G-cluster plans mobile gaming service to challenge OnLive

Japanese cloud-gaming and VOD startup G-cluster plans to enter the U.S. market with an on-demand mobile gaming service, presenting a possible challenge to OnLive. The company has secured an unnamed amount of funding from Intel(s intc) and Vivendi’s French mobile carrier SFR to expand its reach beyond home casual gaming and movie streaming into high-end gaming for tablets and smartphones.
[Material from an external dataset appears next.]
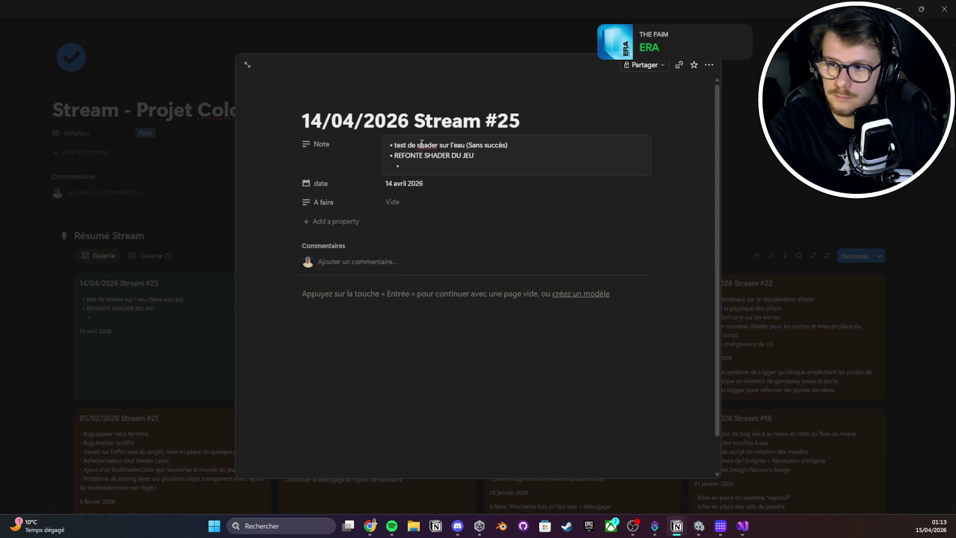
pyautogui.write('a trouvé un m')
G-cluster has already established itself in France, providing a casual gaming service through SFR’s residential broadband arm that customers can access through their TVs and set-top boxes or on their Macs or PCs. In Japan, G-cluster is offering an HD movie-on-demand service to connected TVs. But according to Sevan Kessissian, G-cluster VP of Content and Strategy, the startup has bigger ambitions than just casual gaming and video in the domicile. It plans to combine the processing might of the cloud and low-latency, high-bandwidth connections of new wireless networks to create a mobile service that supports high-quality, real-time gaming to tablets and other mobile devices. And it plans to launch that service in the U.S.

“We are in discussion with major partners in order to penetrate the US market” Kessissian said via e-mail. “The game catalogue will be a blend of the best casual games and AAA games.”

Kessissian didn’t provide any details about which partners G-cluster is in discussions with or when such a U.S. service would launch, but when it finally does emerge here it may find an already established competitor in the market. In December, OnLive announced its mobile gaming service for iOS(s aapl) and Android(s goog) devices.

My colleague Kevin Tofel reviewed OnLive’s mobile beta on the iPad, over both Wi-Fi and 3G, and was particularly impressed by its performance when hooked into his home network connection. As Kevin pointed out in earlier post, virtualization services like cloud gaming to the tablet and smartphone are proliferating, delivering one more blow to already suffering PC sales.